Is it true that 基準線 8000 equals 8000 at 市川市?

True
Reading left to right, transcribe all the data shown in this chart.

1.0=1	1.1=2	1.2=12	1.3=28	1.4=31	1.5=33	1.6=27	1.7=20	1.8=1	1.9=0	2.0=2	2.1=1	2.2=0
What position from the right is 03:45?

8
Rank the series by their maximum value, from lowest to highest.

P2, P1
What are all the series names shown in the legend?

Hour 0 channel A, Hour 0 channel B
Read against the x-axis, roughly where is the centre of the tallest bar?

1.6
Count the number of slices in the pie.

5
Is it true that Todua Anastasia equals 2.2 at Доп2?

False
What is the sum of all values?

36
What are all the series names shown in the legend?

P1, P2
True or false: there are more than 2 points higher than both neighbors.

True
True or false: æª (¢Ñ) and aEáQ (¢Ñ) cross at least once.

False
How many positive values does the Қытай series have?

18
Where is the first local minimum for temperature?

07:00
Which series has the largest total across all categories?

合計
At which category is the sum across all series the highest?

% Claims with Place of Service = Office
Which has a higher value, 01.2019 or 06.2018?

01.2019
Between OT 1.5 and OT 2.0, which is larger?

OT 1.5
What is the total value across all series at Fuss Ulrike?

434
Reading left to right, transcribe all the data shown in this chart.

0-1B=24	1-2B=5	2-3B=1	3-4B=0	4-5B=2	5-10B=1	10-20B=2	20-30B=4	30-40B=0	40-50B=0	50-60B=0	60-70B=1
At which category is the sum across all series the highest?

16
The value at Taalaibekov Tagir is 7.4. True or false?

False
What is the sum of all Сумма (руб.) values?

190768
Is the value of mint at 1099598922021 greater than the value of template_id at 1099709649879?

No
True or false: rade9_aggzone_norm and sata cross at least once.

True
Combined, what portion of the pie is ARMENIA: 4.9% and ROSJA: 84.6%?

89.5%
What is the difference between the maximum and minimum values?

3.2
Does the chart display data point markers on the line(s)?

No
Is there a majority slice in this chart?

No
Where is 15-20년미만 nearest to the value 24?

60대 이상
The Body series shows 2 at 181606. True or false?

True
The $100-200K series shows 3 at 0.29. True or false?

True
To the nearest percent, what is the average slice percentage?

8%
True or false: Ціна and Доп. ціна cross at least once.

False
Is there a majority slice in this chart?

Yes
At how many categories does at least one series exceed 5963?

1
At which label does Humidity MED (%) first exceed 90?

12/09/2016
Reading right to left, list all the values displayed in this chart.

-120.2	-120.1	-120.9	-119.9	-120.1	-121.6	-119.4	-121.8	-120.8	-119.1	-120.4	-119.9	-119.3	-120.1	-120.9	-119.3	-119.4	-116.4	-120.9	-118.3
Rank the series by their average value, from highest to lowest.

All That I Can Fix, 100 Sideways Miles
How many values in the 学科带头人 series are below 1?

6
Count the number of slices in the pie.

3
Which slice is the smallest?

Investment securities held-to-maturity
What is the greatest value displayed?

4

• • •

● **How to complete this task**:
Copy every one of the records above verbatim, line by line, in the same order.

● **Answer to this problem**:
Is it true that 基準線 8000 equals 8000 at 市川市?

True
Reading left to right, transcribe all the data shown in this chart.

1.0=1	1.1=2	1.2=12	1.3=28	1.4=31	1.5=33	1.6=27	1.7=20	1.8=1	1.9=0	2.0=2	2.1=1	2.2=0
What position from the right is 03:45?

8
Rank the series by their maximum value, from lowest to highest.

P2, P1
What are all the series names shown in the legend?

Hour 0 channel A, Hour 0 channel B
Read against the x-axis, roughly where is the centre of the tallest bar?

1.6
Count the number of slices in the pie.

5
Is it true that Todua Anastasia equals 2.2 at Доп2?

False
What is the sum of all values?

36
What are all the series names shown in the legend?

P1, P2
True or false: there are more than 2 points higher than both neighbors.

True
True or false: æª (¢Ñ) and aEáQ (¢Ñ) cross at least once.

False
How many positive values does the Қытай series have?

18
Where is the first local minimum for temperature?

07:00
Which series has the largest total across all categories?

合計
At which category is the sum across all series the highest?

% Claims with Place of Service = Office
Which has a higher value, 01.2019 or 06.2018?

01.2019
Between OT 1.5 and OT 2.0, which is larger?

OT 1.5
What is the total value across all series at Fuss Ulrike?

434
Reading left to right, transcribe all the data shown in this chart.

0-1B=24	1-2B=5	2-3B=1	3-4B=0	4-5B=2	5-10B=1	10-20B=2	20-30B=4	30-40B=0	40-50B=0	50-60B=0	60-70B=1
At which category is the sum across all series the highest?

16
The value at Taalaibekov Tagir is 7.4. True or false?

False
What is the sum of all Сумма (руб.) values?

190768
Is the value of mint at 1099598922021 greater than the value of template_id at 1099709649879?

No
True or false: rade9_aggzone_norm and sata cross at least once.

True
Combined, what portion of the pie is ARMENIA: 4.9% and ROSJA: 84.6%?

89.5%
What is the difference between the maximum and minimum values?

3.2
Does the chart display data point markers on the line(s)?

No
Is there a majority slice in this chart?

No
Where is 15-20년미만 nearest to the value 24?

60대 이상
The Body series shows 2 at 181606. True or false?

True
The $100-200K series shows 3 at 0.29. True or false?

True
To the nearest percent, what is the average slice percentage?

8%
True or false: Ціна and Доп. ціна cross at least once.

False
Is there a majority slice in this chart?

Yes
At how many categories does at least one series exceed 5963?

1
At which label does Humidity MED (%) first exceed 90?

12/09/2016
Reading right to left, list all the values displayed in this chart.

-120.2	-120.1	-120.9	-119.9	-120.1	-121.6	-119.4	-121.8	-120.8	-119.1	-120.4	-119.9	-119.3	-120.1	-120.9	-119.3	-119.4	-116.4	-120.9	-118.3
Rank the series by their average value, from highest to lowest.

All That I Can Fix, 100 Sideways Miles
How many values in the 学科带头人 series are below 1?

6
Count the number of slices in the pie.

3
Which slice is the smallest?

Investment securities held-to-maturity
What is the greatest value displayed?

4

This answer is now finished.